**GIVEN PROBLEM:**
Copy the whole transcript below word for word.

**SOURCE PASSAGE:**
+ + +
Speaker 1 (02:07:03):
Savagery.
Speaker 2 (02:07:05):
Savagery. But it had worked. It made the Romans terrified
in battle to be captured. And so there could have
been a women a very earlier warrior cult based on lionesses,
on observation, right, but it turned into this kind of religion.
And the thing about segment is that in the very
(02:07:28):
earliest versions where she sort of accepted into society as
an important goddess, she's a part of a trinity. There's
a mother that's her, and she's a loving mother, but
also she's a war goddess, so she defends the city
and the family. She was the goddess of Memphis, which
was this beautiful city with shining white walls and the
(02:07:52):
Nile delta, and her husband was Petah, a creator god who.
+ + +
Items stored in a collection

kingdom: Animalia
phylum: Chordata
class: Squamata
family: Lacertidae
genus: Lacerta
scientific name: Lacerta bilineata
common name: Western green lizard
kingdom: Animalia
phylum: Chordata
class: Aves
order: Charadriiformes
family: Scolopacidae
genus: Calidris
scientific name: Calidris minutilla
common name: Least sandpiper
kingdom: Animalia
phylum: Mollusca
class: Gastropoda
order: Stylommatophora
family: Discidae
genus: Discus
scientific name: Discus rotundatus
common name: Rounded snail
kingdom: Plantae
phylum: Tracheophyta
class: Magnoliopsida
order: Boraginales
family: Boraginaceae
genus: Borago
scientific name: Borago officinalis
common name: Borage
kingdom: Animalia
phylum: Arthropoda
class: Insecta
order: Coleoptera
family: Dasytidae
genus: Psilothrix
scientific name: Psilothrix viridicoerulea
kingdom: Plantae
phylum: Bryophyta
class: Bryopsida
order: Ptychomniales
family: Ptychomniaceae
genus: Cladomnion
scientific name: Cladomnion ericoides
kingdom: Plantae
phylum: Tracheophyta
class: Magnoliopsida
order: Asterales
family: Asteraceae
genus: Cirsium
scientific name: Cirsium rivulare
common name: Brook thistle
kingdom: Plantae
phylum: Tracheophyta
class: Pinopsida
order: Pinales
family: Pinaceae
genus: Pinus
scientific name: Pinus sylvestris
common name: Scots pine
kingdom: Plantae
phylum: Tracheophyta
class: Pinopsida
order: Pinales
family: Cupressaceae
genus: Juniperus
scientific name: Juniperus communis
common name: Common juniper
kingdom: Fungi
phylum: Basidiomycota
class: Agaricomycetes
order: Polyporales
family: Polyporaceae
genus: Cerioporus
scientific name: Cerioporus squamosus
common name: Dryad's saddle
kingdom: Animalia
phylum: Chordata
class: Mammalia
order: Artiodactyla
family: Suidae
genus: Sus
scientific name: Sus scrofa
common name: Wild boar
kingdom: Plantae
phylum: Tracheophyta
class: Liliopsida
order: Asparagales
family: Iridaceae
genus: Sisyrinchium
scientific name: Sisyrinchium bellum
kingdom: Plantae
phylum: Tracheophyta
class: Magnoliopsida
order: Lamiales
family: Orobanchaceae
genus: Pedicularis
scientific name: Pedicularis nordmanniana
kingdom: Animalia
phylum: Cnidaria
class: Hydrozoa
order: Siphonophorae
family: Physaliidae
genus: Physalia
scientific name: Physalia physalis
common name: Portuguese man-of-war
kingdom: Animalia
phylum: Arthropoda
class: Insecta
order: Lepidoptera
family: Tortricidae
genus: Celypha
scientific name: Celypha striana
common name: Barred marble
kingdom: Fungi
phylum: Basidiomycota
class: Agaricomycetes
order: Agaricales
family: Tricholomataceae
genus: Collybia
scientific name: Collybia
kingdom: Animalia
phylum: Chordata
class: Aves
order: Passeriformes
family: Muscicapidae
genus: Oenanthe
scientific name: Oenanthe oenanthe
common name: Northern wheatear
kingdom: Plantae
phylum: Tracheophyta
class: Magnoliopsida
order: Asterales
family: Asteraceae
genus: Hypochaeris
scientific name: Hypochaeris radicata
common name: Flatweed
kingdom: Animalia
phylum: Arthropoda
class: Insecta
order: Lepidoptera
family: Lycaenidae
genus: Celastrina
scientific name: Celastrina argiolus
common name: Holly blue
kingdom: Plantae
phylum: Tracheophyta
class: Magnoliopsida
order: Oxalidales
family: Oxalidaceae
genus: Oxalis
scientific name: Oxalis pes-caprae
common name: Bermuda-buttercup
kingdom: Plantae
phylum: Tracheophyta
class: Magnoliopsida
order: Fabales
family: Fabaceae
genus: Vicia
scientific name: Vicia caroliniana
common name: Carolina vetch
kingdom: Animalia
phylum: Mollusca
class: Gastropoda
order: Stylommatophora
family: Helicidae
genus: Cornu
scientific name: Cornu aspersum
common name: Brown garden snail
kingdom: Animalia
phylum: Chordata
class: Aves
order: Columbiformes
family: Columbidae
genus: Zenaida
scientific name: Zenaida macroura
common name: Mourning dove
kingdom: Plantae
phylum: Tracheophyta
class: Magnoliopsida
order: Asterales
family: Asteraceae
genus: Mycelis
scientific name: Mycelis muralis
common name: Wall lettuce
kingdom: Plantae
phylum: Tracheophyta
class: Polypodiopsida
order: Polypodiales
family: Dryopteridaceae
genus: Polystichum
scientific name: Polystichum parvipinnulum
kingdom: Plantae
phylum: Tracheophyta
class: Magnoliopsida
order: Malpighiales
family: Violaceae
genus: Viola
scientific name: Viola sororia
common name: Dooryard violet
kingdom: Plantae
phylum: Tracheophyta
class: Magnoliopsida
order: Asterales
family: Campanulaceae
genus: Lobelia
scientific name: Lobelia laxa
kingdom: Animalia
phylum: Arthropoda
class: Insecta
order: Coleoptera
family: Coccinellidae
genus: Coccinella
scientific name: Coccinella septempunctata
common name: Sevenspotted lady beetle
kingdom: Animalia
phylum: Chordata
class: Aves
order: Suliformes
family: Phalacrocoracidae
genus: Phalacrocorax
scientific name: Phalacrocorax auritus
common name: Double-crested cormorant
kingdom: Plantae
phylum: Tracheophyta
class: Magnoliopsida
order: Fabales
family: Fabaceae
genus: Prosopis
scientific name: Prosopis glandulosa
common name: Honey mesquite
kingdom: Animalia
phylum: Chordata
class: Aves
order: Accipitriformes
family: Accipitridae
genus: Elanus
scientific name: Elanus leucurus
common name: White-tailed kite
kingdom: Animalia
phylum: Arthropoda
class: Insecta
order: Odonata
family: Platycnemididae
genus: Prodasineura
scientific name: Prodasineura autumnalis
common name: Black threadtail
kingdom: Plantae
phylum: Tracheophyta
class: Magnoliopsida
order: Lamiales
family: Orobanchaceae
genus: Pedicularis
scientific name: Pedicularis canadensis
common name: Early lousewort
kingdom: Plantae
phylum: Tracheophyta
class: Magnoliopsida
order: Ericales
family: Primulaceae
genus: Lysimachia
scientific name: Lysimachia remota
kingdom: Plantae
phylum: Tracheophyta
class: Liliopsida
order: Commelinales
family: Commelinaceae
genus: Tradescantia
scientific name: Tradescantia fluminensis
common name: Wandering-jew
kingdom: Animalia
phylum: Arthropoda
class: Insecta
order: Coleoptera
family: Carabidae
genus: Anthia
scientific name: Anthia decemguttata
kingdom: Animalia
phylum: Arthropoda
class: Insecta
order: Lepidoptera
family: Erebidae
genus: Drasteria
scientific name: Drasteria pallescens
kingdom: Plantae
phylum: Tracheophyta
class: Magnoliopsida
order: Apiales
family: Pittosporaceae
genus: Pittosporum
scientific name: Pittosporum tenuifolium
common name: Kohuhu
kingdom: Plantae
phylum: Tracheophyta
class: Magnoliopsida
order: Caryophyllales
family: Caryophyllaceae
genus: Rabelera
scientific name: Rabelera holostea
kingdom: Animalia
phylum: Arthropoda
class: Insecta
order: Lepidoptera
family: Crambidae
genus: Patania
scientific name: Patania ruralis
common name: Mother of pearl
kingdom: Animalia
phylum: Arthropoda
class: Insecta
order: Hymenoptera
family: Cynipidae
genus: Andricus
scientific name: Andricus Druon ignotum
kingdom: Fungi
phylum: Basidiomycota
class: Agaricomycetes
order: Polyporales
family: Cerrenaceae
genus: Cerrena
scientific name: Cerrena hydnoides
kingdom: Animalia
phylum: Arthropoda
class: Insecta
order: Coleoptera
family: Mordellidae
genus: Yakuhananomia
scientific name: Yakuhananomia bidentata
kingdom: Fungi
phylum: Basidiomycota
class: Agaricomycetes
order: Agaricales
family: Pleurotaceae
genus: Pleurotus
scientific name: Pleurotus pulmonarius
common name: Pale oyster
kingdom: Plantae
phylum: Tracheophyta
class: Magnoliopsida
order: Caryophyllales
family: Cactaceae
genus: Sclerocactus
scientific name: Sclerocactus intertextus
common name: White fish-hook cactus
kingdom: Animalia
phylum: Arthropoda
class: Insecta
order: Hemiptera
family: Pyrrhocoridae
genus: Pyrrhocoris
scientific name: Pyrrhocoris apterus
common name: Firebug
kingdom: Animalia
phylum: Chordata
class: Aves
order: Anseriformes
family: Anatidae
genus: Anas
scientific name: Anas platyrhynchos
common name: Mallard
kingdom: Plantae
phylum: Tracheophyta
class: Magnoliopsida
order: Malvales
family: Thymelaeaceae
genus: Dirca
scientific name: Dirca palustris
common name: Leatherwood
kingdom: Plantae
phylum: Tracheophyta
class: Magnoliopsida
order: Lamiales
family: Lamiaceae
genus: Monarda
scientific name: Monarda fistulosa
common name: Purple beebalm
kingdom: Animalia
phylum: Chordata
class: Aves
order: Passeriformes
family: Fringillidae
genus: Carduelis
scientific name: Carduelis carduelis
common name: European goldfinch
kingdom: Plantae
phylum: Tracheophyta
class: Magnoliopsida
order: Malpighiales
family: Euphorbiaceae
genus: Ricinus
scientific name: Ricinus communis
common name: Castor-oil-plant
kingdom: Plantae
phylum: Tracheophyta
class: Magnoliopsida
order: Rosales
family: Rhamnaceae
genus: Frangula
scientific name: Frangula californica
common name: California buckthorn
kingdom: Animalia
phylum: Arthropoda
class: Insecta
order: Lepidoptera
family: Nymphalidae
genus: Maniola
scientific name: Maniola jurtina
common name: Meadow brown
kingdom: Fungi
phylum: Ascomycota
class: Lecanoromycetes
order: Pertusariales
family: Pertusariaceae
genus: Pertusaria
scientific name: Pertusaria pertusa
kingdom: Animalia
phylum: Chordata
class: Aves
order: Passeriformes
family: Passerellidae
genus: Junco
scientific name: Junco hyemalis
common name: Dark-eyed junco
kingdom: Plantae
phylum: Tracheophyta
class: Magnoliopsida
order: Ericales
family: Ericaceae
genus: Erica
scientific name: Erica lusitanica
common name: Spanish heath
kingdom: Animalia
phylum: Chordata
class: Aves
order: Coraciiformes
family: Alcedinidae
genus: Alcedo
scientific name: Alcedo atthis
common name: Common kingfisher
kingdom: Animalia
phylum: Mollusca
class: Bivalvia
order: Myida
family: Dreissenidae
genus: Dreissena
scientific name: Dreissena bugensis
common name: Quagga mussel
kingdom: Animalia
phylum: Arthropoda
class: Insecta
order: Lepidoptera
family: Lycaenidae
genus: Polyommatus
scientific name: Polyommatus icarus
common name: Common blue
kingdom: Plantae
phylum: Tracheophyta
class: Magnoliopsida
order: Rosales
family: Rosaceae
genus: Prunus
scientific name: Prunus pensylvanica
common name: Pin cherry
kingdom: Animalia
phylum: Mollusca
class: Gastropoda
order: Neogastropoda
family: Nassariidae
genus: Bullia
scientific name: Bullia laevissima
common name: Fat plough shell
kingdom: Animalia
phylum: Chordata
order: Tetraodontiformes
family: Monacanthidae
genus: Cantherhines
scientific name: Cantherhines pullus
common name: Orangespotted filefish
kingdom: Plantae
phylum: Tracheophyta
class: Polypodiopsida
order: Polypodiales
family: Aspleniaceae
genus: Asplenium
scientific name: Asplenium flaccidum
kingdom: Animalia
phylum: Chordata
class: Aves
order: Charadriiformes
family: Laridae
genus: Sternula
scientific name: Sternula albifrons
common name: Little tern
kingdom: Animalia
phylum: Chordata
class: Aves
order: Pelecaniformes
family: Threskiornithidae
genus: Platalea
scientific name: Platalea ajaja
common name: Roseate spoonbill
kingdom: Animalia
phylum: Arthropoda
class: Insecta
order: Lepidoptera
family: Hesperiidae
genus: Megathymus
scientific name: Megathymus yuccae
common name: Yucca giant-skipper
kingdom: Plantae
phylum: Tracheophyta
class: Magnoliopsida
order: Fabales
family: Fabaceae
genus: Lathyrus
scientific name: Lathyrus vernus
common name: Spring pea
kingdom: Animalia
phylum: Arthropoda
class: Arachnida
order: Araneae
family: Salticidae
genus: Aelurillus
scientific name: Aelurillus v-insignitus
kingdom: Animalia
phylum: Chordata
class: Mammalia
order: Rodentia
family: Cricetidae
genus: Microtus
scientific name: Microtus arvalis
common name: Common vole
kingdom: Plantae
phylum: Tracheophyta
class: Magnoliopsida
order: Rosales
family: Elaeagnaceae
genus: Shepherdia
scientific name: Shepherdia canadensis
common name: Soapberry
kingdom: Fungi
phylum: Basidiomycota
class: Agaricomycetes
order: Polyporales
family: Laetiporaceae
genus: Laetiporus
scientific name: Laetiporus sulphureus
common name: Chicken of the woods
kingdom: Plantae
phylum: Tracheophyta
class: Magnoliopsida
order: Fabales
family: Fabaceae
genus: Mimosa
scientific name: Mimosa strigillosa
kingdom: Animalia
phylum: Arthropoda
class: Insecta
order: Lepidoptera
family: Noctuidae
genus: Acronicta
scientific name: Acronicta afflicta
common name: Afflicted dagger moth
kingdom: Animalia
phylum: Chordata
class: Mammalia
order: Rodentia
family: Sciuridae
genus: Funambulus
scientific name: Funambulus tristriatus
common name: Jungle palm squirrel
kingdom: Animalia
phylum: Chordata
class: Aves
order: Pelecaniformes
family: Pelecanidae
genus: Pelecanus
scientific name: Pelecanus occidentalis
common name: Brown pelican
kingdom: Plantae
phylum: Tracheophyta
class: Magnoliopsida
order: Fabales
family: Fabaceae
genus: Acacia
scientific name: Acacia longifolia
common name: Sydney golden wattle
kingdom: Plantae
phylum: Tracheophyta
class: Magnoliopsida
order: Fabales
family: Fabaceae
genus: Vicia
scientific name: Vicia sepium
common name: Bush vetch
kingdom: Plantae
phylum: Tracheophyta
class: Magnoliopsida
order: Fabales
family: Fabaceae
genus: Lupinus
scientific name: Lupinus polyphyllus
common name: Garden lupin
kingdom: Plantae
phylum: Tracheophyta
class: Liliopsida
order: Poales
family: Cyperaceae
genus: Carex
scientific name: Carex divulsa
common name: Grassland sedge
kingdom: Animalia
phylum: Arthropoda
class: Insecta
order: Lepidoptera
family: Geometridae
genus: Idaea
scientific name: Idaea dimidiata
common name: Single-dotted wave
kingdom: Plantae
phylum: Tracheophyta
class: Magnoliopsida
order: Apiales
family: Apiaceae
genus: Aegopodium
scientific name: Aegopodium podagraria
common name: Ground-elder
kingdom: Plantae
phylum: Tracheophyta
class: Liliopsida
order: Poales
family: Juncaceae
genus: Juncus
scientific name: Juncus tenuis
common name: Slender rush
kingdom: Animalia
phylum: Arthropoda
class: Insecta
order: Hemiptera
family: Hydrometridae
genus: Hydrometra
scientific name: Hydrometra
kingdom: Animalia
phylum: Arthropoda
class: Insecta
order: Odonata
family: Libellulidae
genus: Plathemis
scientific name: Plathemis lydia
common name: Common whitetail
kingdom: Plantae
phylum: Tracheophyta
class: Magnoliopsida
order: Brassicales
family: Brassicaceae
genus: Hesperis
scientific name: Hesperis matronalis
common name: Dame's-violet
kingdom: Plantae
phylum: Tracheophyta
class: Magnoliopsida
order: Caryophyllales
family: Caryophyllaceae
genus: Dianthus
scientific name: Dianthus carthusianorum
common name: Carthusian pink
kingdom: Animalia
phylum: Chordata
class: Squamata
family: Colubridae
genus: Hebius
+ + +
**EXERCISE SOLUTION:**
Speaker 1 (02:07:03):
Savagery.
Speaker 2 (02:07:05):
Savagery. But it had worked. It made the Romans terrified
in battle to be captured. And so there could have
been a women a very earlier warrior cult based on lionesses,
on observation, right, but it turned into this kind of religion.
And the thing about segment is that in the very
(02:07:28):
earliest versions where she sort of accepted into society as
an important goddess, she's a part of a trinity. There's
a mother that's her, and she's a loving mother, but
also she's a war goddess, so she defends the city
and the family. She was the goddess of Memphis, which
was this beautiful city with shining white walls and the
(02:07:52):
Nile delta, and her husband was Petah, a creator god who.